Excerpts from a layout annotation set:
-=-=-=-=-

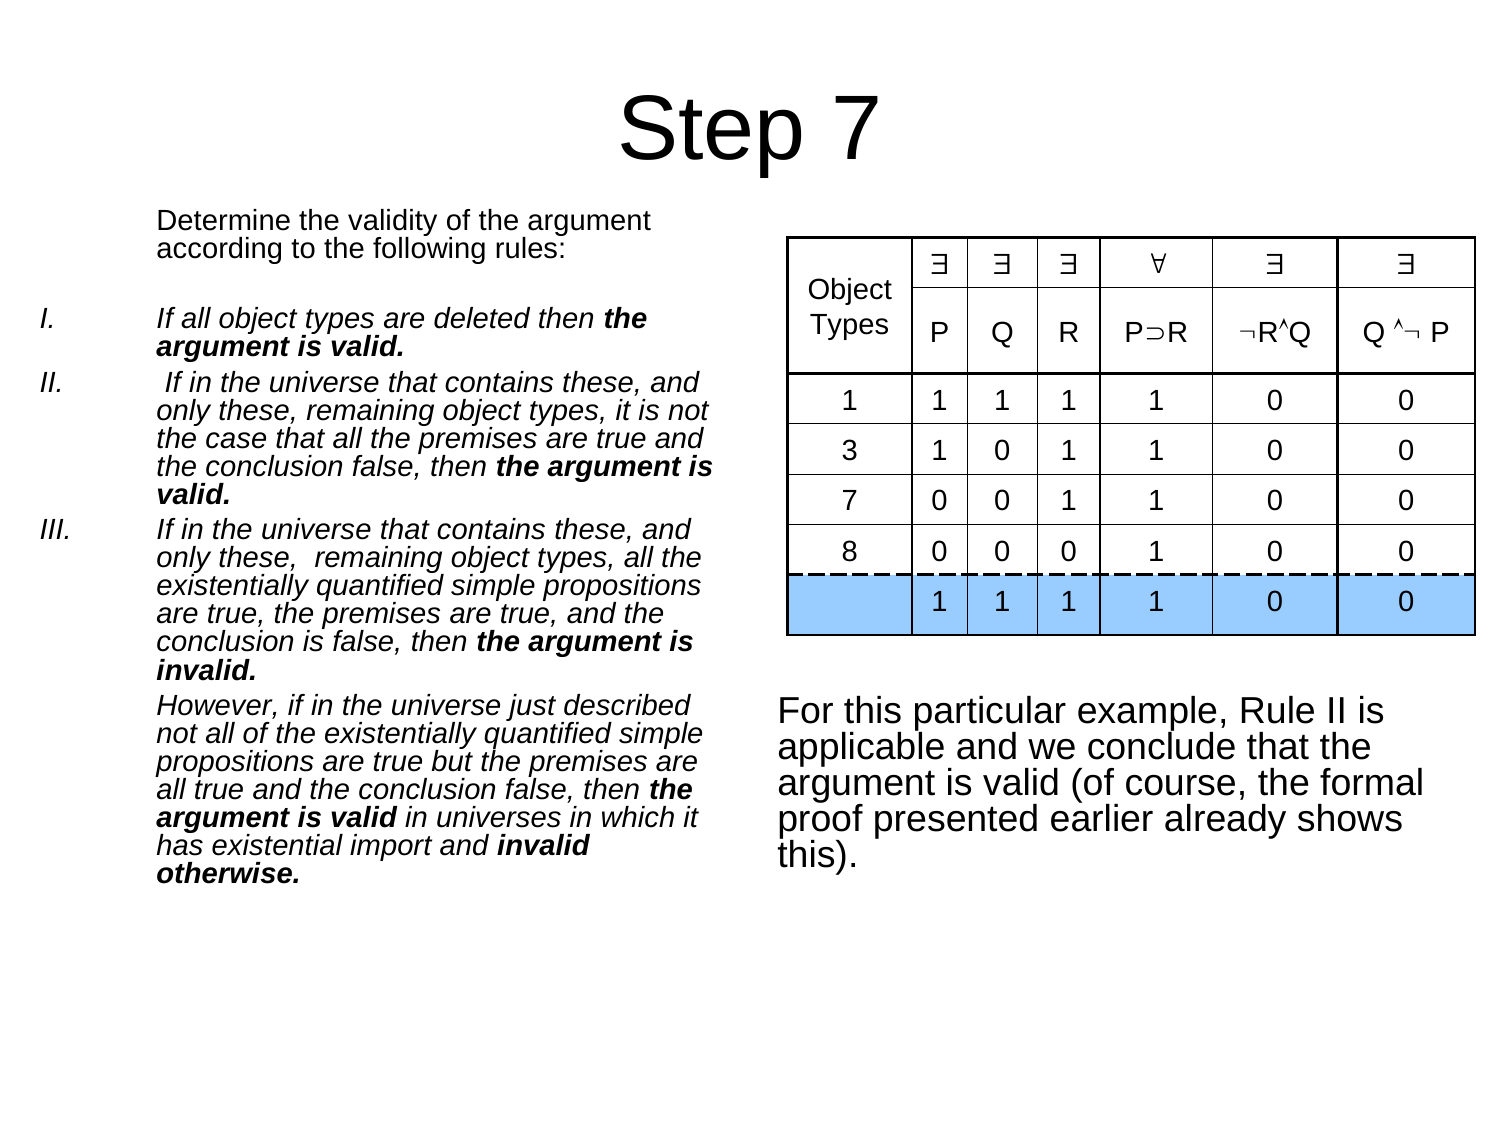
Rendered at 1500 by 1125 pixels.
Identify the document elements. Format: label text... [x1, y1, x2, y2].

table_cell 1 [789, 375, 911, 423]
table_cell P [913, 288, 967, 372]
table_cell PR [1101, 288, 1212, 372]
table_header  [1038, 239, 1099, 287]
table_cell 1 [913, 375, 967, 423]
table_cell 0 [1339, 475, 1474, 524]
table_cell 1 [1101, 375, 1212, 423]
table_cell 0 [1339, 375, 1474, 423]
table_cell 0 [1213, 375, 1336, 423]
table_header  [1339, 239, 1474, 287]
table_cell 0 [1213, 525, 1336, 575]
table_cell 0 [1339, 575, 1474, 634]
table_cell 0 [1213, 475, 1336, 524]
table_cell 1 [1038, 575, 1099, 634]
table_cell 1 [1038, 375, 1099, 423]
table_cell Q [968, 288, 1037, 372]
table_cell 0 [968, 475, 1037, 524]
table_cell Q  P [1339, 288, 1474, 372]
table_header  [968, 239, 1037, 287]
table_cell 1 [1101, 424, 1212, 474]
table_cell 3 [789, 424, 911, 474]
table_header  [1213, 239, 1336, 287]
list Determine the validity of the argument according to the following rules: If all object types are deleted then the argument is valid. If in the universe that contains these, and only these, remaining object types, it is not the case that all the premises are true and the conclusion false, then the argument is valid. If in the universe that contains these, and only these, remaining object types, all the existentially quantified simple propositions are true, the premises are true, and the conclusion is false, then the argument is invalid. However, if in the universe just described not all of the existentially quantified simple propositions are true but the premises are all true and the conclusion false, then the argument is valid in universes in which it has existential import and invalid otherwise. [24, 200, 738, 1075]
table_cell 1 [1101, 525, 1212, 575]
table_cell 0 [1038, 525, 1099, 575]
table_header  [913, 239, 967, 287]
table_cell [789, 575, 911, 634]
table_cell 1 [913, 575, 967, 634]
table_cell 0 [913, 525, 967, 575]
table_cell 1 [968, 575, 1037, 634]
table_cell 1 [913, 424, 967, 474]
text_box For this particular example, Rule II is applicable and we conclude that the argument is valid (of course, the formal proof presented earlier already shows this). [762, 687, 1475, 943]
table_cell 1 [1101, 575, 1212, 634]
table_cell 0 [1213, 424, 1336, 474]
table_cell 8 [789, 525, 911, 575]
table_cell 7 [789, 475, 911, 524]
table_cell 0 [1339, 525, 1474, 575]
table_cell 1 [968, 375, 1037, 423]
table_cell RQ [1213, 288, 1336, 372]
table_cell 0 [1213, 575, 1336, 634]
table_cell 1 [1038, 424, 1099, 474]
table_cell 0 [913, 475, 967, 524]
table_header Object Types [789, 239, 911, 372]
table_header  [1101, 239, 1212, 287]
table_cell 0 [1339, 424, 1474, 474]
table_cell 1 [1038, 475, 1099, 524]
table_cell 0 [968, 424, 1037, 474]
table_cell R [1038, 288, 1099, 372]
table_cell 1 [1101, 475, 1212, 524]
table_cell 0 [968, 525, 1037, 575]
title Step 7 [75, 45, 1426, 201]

-=-=-=-=-

TASK DIRECTIONS: Turn the lines from the start of the records up to and including the line with "Identify the document" into a Markdown table with the columns Row and Line, numbering each row and skipping blank lines. Leave the pictures out.

ANSWER TO THE TASK:
| Row | Line |
|---|---|
| 1 | Rendered at 1500 by 1125 pixels. |
| 2 | Identify the document elements. Format: label text... [x1, y1, x2, y2]. |